Social Programme Delegazioni – Press

Turismo Torino e Provincia ha realizzato il social programme delegazioni (da sabato 30 aprile a sabato 14 maggio per le 40 delegazioni dei 40 Paesi in gara, 20 esperienze a Torino e 6 in Piemonte, declinate nei temi eccellenza, verde, insolito, contemporaneo, multi senso, paesaggi) che ha visto l’adesione di oltre 1.100 persone di 37 delegazioni, di cui 12 che hanno scelto di scoprire anche il Piemonte. Ha ideato inoltre con il contributo della Camera di commercio di Torino il SOCIAL PROGRAMME PRESS (6 proposte dalle Associazioni di Categoria GIA/Federagit e Maestri del Gusto di Torino e provincia, 12 musei, 2 degustazioni, 6 escursioni in regione, 5 escursioni in provincia da sabato 7 a sabato 14 maggio) che ha registrato oltre 140 prenotazioni, tra cui si segnalano le visite presso le Residenze Reali e le esperienze enogastronomiche come Merenda Reale ed Extra Vermouth.

Canali Social

I canali social utilizzati dagli Enti coinvolti nella promozione dell’evento (Facebook, Twitter ed Instagram) hanno raggiunto un totale di oltre 2.400.000 persone.

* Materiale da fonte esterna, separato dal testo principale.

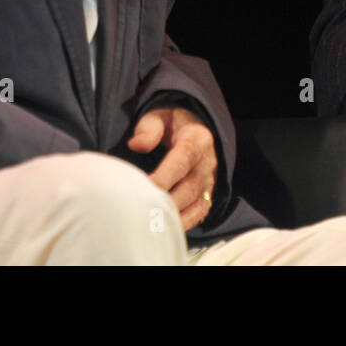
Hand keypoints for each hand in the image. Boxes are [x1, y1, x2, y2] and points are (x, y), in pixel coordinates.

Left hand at [127, 106, 217, 230]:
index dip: (165, 177)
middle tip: (142, 213)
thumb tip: (136, 145)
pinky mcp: (207, 195)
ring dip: (173, 217)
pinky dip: (183, 224)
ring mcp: (210, 181)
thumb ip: (148, 128)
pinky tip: (163, 229)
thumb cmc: (170, 124)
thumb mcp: (158, 116)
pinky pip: (198, 214)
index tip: (146, 188)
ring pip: (195, 205)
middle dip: (166, 203)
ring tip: (150, 225)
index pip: (182, 160)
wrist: (193, 128)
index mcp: (197, 139)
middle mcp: (208, 162)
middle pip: (189, 188)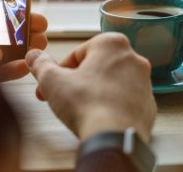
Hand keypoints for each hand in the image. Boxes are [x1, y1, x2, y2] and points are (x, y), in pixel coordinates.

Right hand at [26, 33, 156, 141]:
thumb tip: (33, 56)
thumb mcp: (53, 81)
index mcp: (111, 44)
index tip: (50, 85)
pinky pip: (124, 100)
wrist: (115, 138)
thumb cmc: (86, 104)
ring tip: (81, 109)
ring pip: (111, 82)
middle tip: (63, 97)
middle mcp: (133, 58)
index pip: (77, 54)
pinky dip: (111, 105)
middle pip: (95, 67)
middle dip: (77, 81)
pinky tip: (99, 117)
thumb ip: (41, 65)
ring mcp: (144, 81)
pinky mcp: (148, 103)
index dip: (59, 71)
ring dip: (94, 92)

Il sito turismotorino.org ha registrato più di 27 mila utenti (+ 135,96% rispetto allo stesso periodo anno precedente) e totalizzato più di 35 mila visite (+146,89% rispetto allo stesso periodo anno precedente). Ottimi i risultati della campagna digital PR, realizzata dall’ATL, con 7 creators nazionali presenti su tutti i social network con un forte seguito su TikTok l’Official Entertainment Partner di Eurovision Song Contest tra cui ad esempio Pietro Morello, già Ambasciatore della Città di Torino.  Le stories hanno totalizzato una media di visualizzazioni pari a 151.844, account raggiunti 145.126; i reel hanno totalizzato 751.739 visualizzazioni, 54.612 like, 790 commenti e 110 salvataggi. La campagna drive-to-event (attraverso SMS marketing, invio di messaggi a database profilato di Torino e provincia, Native Advertising, sui principali siti e magazine che consentono la geolocalizzazione degli utenti e DEM, invio di email a database di utenti profilato) ha registrato: 94.500 sms letti su 95.000 inviati19.000 dem lette su 200.000 recapitate e più di 750.000 visualizzazioni dei banner.

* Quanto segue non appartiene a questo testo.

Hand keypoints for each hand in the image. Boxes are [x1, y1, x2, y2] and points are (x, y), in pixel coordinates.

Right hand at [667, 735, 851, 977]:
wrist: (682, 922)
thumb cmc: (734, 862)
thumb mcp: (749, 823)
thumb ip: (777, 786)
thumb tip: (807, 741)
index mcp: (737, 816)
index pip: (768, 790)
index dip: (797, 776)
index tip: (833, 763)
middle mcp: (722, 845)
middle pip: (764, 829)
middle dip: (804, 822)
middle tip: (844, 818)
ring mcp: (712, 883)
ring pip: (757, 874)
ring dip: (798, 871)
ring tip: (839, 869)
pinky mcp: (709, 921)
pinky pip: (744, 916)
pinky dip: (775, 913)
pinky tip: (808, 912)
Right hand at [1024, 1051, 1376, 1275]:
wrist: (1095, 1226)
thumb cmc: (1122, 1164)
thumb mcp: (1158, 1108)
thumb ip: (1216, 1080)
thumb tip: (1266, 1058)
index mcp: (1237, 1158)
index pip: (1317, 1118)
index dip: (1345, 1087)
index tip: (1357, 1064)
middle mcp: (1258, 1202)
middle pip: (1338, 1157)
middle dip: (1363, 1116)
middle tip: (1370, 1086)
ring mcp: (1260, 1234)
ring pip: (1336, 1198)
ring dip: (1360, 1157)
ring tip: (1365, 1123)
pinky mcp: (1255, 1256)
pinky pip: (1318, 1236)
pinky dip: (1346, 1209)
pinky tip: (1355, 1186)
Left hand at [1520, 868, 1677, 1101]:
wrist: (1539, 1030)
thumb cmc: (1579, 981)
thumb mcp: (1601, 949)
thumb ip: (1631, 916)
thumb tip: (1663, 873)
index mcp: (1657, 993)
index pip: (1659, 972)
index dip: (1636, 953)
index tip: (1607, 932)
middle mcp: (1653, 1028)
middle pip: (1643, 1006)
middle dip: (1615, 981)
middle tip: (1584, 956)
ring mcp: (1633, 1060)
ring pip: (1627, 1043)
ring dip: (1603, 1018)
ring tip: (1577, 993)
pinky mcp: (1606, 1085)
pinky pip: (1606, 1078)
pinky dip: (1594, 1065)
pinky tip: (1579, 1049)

Eurovision Village – Parco del Valentino

Con quasi 350 artisti coinvolti, Eurovision Village ha proposto oltre 55 ore di spettacolo in 8 intensissime giornate spaziando tra vari generi e coinvolgendo 20 delegazioni ufficiali di Eurovision Song Contest. Con una platea di artisti provenienti da 24 diverse nazioni, band che si sono formate o riunite per questa occasione, al Village del Valentino ha visto il passaggio di oltre 220mila persone

Un format del tutto inedito ha caratterizzato il palinsesto coinvolgendo la ricchissima comunità artistica del territorio in un grande evento di portata internazionale dando vita a un palco “glocale”, immerso nel parco del Valentino nel centro città che ha visto oltre 20 tra produzioni e collaborazioni inedite, unendo così realtà locali a grandi interpreti nazionali ed esteri. Proposte inedite, di alta qualità, che hanno permesso al vasto pubblico del Village di conoscere nuovi artisti e poter vedere star internazionali suonare con musicisti torinesi e non solo. Altri numeri: volontari coinvolti 24 al giorno per 8 giorni, totale 192; personale di produzione, tecnici di spettacolo e maestranze 80 persone. In totale oltre 150 persone.

Lonely Planet

La nuovissima guida Torino Pocket Lonely Planet dal 4 al 14 maggio è stata scaricata in free download da 25.000 utenti. “Torino regala Torino” è stato l’omaggio della Città di Torino a tutti i visitatori grazie alla collaborazione tra Città di Torino, Lonely Planet e Turismo Torino e Provincia. Oltre 30.000 visitatori hanno inoltre ricevuto materiale turistico promozionale della città, mappa e cartoline.

Media Centre Casa Italia

Oltre 300 i giornalisti nazionali e internazionali accreditati al Media Centre Casa Italia a Palazzo Madama; 25 gli artisti presenti agli appuntamenti giornalieri a lori loro dedicati; 45 le degustazioni guidate che hanno coinvolto 25 aziende piemontesi tra Consorzi vitivinicoli e turistici ed Enoteche regionali e 125 aziende torinesi coinvolte dalla Camera di commercio di Torino di cui 30 Maestri del Gusto di Torino  e  Provincia, 25 aziende vitivinicole Torino DOC, 10 Associazioni di categoria.

In totale sono state oltre 1.100 le degustazioni servite.